Abraham and Sarah were well off and safe before they left the city and became wanderers in the desert in their old age. In a way they sacrificed their future for the sake of the God who gave them promises that they would never see fulfilled. So they journeyed to the land of faith which they would never own.
For a while it seemed possible that Lot would be their future, in their old age, and yet Abraham let go of that. He let Lot go. Lot could have the first choice and the first claim on the land that God had not promised to him.
Abraham let go of his own rights. He put God’s promises back into God’s hands.
In the future Abraham and Sarah would have the promised offspring: the one son to carry all the promises, and all the future. And then Abraham would have to be willing to offer this one son, who carried all their hope, back to God who seemed to ask for the impossible.
He trusted the God who gave him the promise, and this was the generosity of faith. The faith of Abraham was well placed because God turned out to be the kind of God he had promised to be.
The God who is faithful to his promise makes it possible for us to live with the generosity that comes from faith. We see this God in the gift of Jesus: the only everlasting Son of the everlasting Father. God is the generous giver and the generous gift. “For God so loved the world that he gave his only begotten son; that whoever believes in him should not perish, but have everlasting life.” (John 3:16)
The God we meet in Jesus is the God who gives and does not grab. This God is not like Lot who only grabbed the best.

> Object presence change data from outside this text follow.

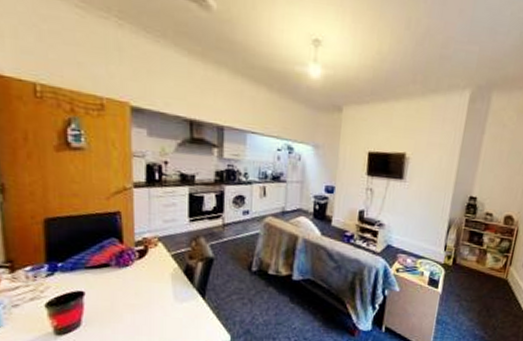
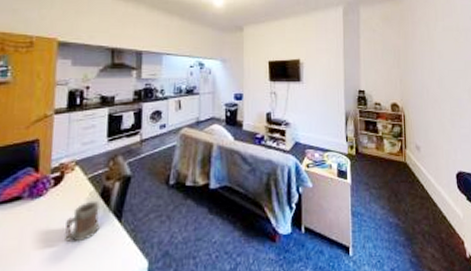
mug: none [153,276,185,311] -> present [65,200,101,242]

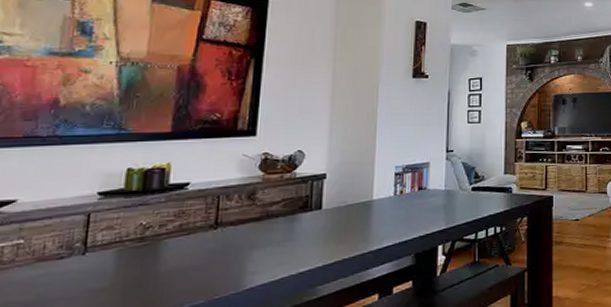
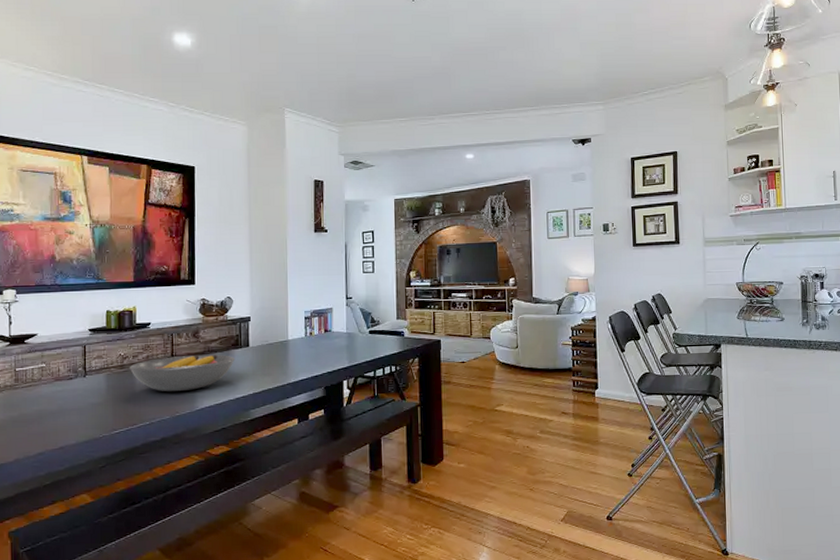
fruit bowl: none [152,219,303,269] -> present [129,354,236,392]

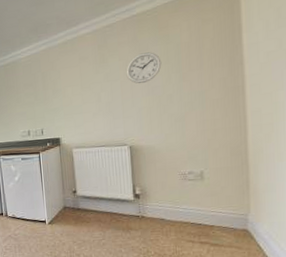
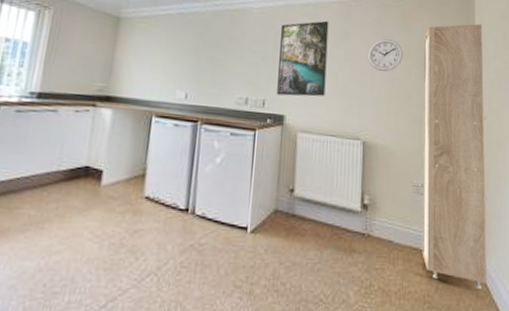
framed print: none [45,51,92,123] -> present [277,20,329,97]
cabinet: none [182,9,259,248] -> present [422,23,487,289]

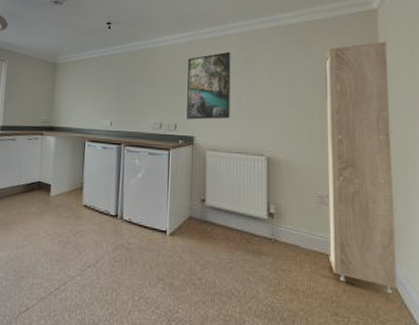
wall clock: present [367,39,403,72] -> none [268,63,304,94]

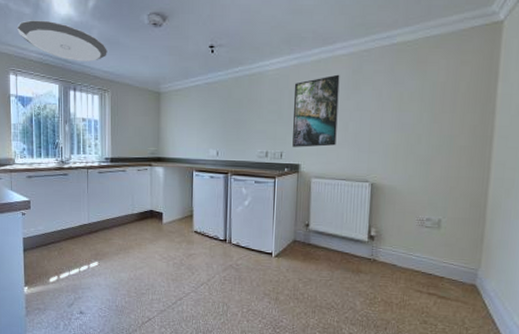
cabinet: present [324,41,397,293] -> none [423,58,509,304]

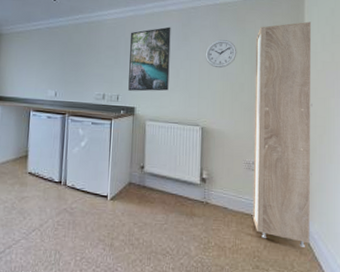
wall clock: none [377,86,415,119] -> present [205,39,237,69]
cabinet: none [423,58,509,304] -> present [252,21,312,247]

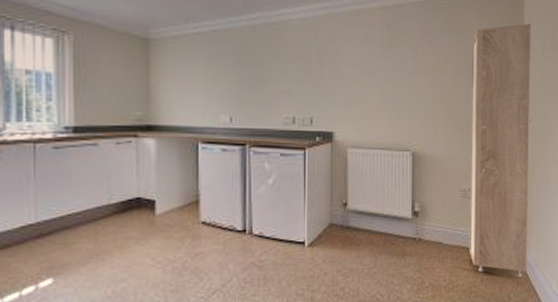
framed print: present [128,27,171,92] -> none [323,29,374,112]
wall clock: present [205,39,237,69] -> none [414,45,451,81]

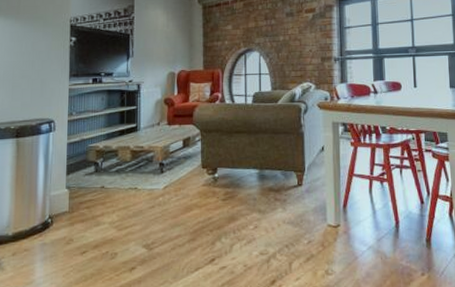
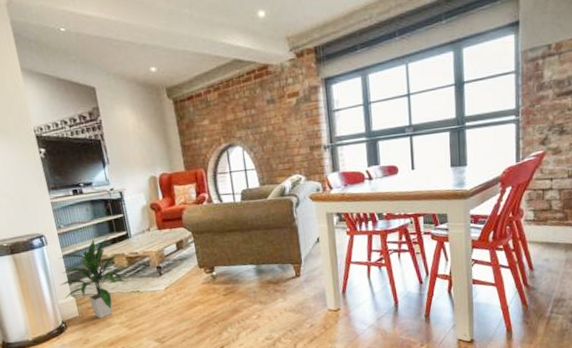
indoor plant: none [56,127,127,216] -> present [58,236,128,318]

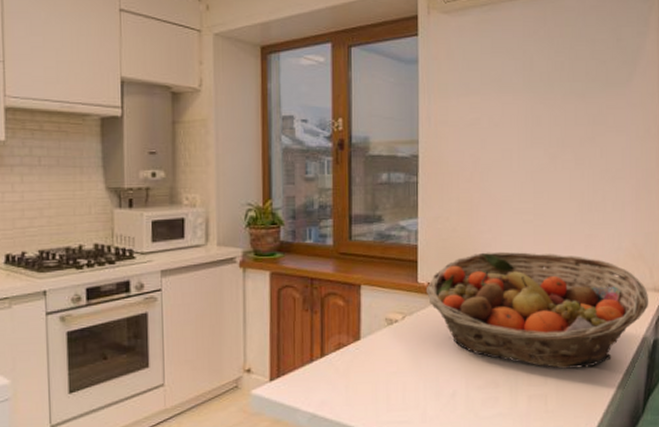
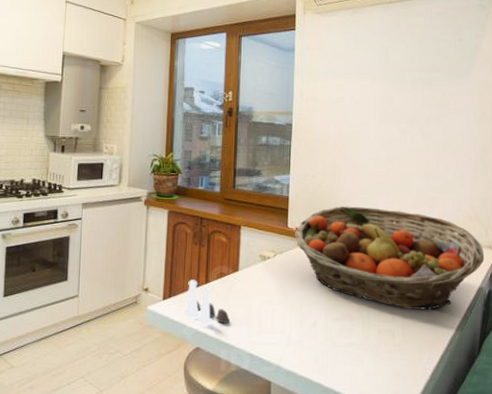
salt and pepper shaker set: none [296,354,354,407] -> present [183,279,231,325]

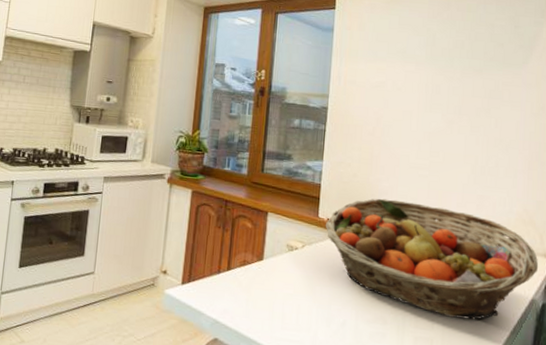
salt and pepper shaker set: present [183,279,231,325] -> none [202,265,253,316]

This God loves to wander through deserts with his people. He loves to give his gifts to those who live on the margins and in the deserts. This God comes to barren lands like our own lives, and makes us his own promised land.
He sent his Son to die for us on the cross, in order to make us his own promised land. In Jesus he gave us his life in order to give us freedom from our sins and freedom from the fear of death.
God delights in his own generosity which we call grace. Gracious giving is God’s glory and riches. Our own being able to give to others is grace.
In Jesus, God would make himself into our own generosity. We might know scarcity of our own, and yet God makes us able to give back to him and to others. Lives in which we are able to give to others are richer than the lives of those who always grab for the gold and for the sure thing for the sake of number one.
The choice to live by giving is, above all things, a choice as well as grace. God organized our lives so that, like Abraham, could choose it: so that we could choose to live by giving. And we can only have such a life by choosing it. Let us choose the life of grace. Let us choose the life of giving. Our God gives us Jesus, and Jesus is the way of giving.